‘Mary’ (2019) Review

“Evil needs a body to exist. The body was that boat.”

The opening drone shot of an endless sea with what looks like a boat on fire was incredible. That shot was really powerful for me. The suggestion of devastation and loss is immense. I wish this movie could have lived up to that beautiful moment of cinematography. What could have been a really amazing film, director Michael Goi’s Mary was a cheerless journey on the high seas.

Being in a sailboat out in the middle of the ocean is a terrifying premise all by itself. Once you are out there alone, if something happens, you are stuck with nowhere to go. That is one of the scariest things I can think of. Especially in an ocean that happens to be full of sharks. But Mary is no shark tale; it’s about a sailboat possessed by an angry entity, and I wouldn’t wish being trapped aboard a haunted boat on anyone.

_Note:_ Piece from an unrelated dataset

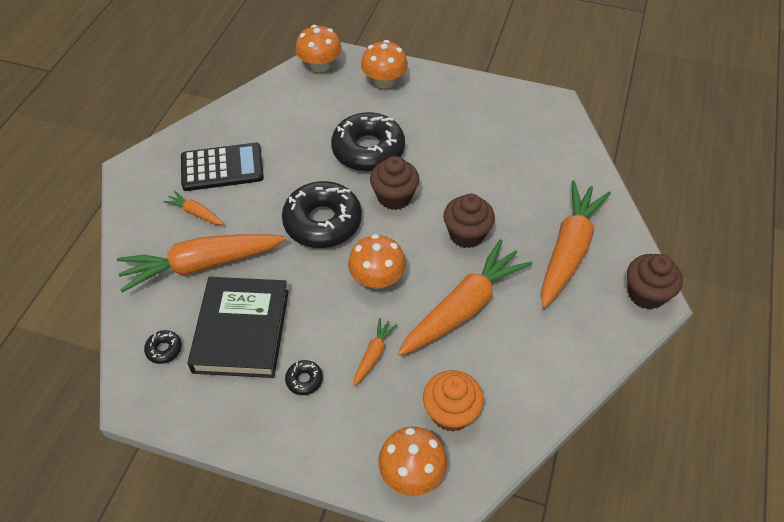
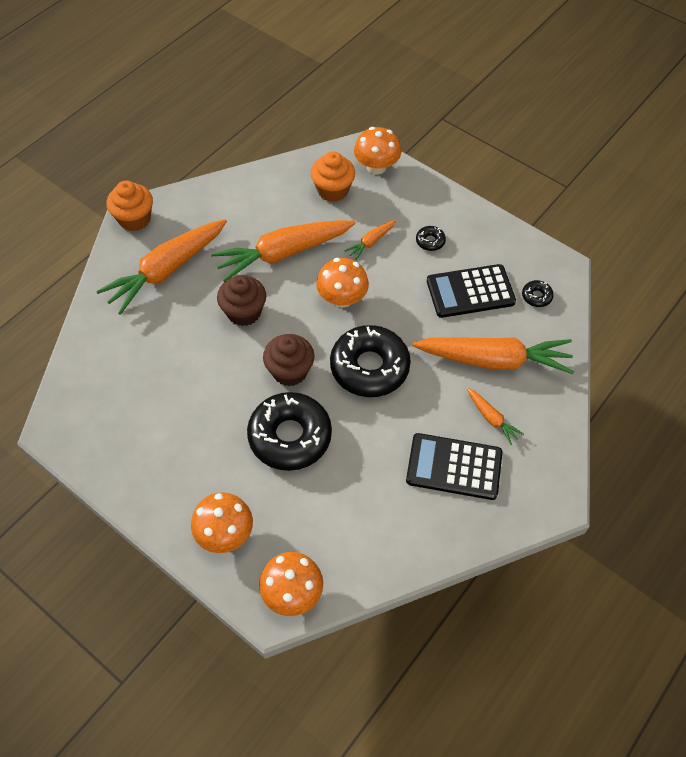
camera: 160 degrees left, 5 degrees up
(241, 331) = (470, 291): black book -> black calculator
(646, 294) = (134, 219): brown cupcake -> orange cupcake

I loved the idea and it truly seemed like Mary could be a great story. Add in a sea witch who wants to steal your family’s souls, well that’s pretty awesome. But something happened on the trip and they literally lost the wind in their sails. Even though I liked it in many ways, Mary was, unfortunately, one of my biggest disappointments this year.

I am a huge fan of Gary Oldman and Emily Mortimer has been really good in the films I’ve seen her in, so they honestly drew me towards wanting to see the film. They did not disappoint; most of the actors brought their best to this film, but I think the problem was that there was just not enough story for them to work with.

The very first scene gives us a poem about a sea witch, and that poem gives us the premise. Add in the fact that then they immediately proceed to tell us who lives and dies, then all that was left to show us, was the how.

Synopsis: David (Gary Oldman) is a struggling ship captain working in an unsatisfying job just to make ends meet. When he buys the seemingly perfect boat to captain himself, the family’s first journey becomes a nightmare.

David desperately wants a new ship. He is not happy working on a tour boat for someone else. At an auction, he is oddly drawn to a creepy old sailboat off to the side. One that we had just been shown was recently found abandoned at sea. It is ancient, weathered and damaged, plus is complete with a nude female masthead that gave me chills. It wasn’t a good decision, but something or someone speaks to David and seems to want to possess him, so he is compelled to buy the menacing vessel.

His wife Sarah (Emily Mortimer) is not happy with the purchase but knows that her hubby needs to be his own captain. She agrees to get a huge loan and prep the boat to take it out with the family for a short trial run.

The journey, seen as horrific flashbacks in Sarah’s memory as she is telling the story to the police back in Florida, paints a very grim tale. Unless she can convince the police there was a witch haunting the boat, and that she was killing them off and heading them towards the Bermuda Triangle, Sarah is up for serious murder charges. Making them understand that the “boat did it” was very daunting. As Sarah explains, “Evil needs a body to exist. The body was that boat.” I’m pretty sure they weren’t convinced.

One of the things that worked for me was the acting. Alongside our two leads, daughters Lindsey, (Stefanie Scott) and Mary, (Chloe Perring) Lindsey’s boyfriend Tommy (Owen Teague) and first mate Mike (Manuel Garcia-Fulfo) did a superb job, and I feel like the actors are the reason this film stayed afloat. (See what I did there?) Even though he was not in this film for long, Owen Teague’s performance was a standout for me.  He was great in the recent IT and I can picture him being a huge genre movie star in the future.

The cinematography was top-notch, probably because director Michael Goi is also an award-winning cinematographer. Shot on film, it was a good-looking film, and the camera work was terrific. The tiny boat on a wide and empty sea was terrifying for a landlubber like me, and the shots inside the boat were perfectly claustrophobic. Even though the boat seemed bigger on the inside than it could have been in real life.

If it looked pleasing, and the acting was excellent, why was I disappointed? First off, I was waiting throughout for the siren who obviously seduced David into buying the boat, to take him over. But the only negative action from him was the random comments that lead us to know that Sarah had recently had an affair. This part of the story was not really developed and made me wonder why it was even there. I’m not a fan of watching couples argue about their marital problems.

But, I think the main problem for me was that they gave too much info out in the first few minutes. I didn’t have anyone to worry about since I knew much of the story up-front.

Mary is a decent, nautically themed, supernatural thriller, and if you are fans of these actors, it is not a waste of time. But I hope the filmmakers learned for the next one, not to share so much right in the beginning and give the audience a chance to think for themselves. The ending was a cool twist, but not a huge reveal like it could have been.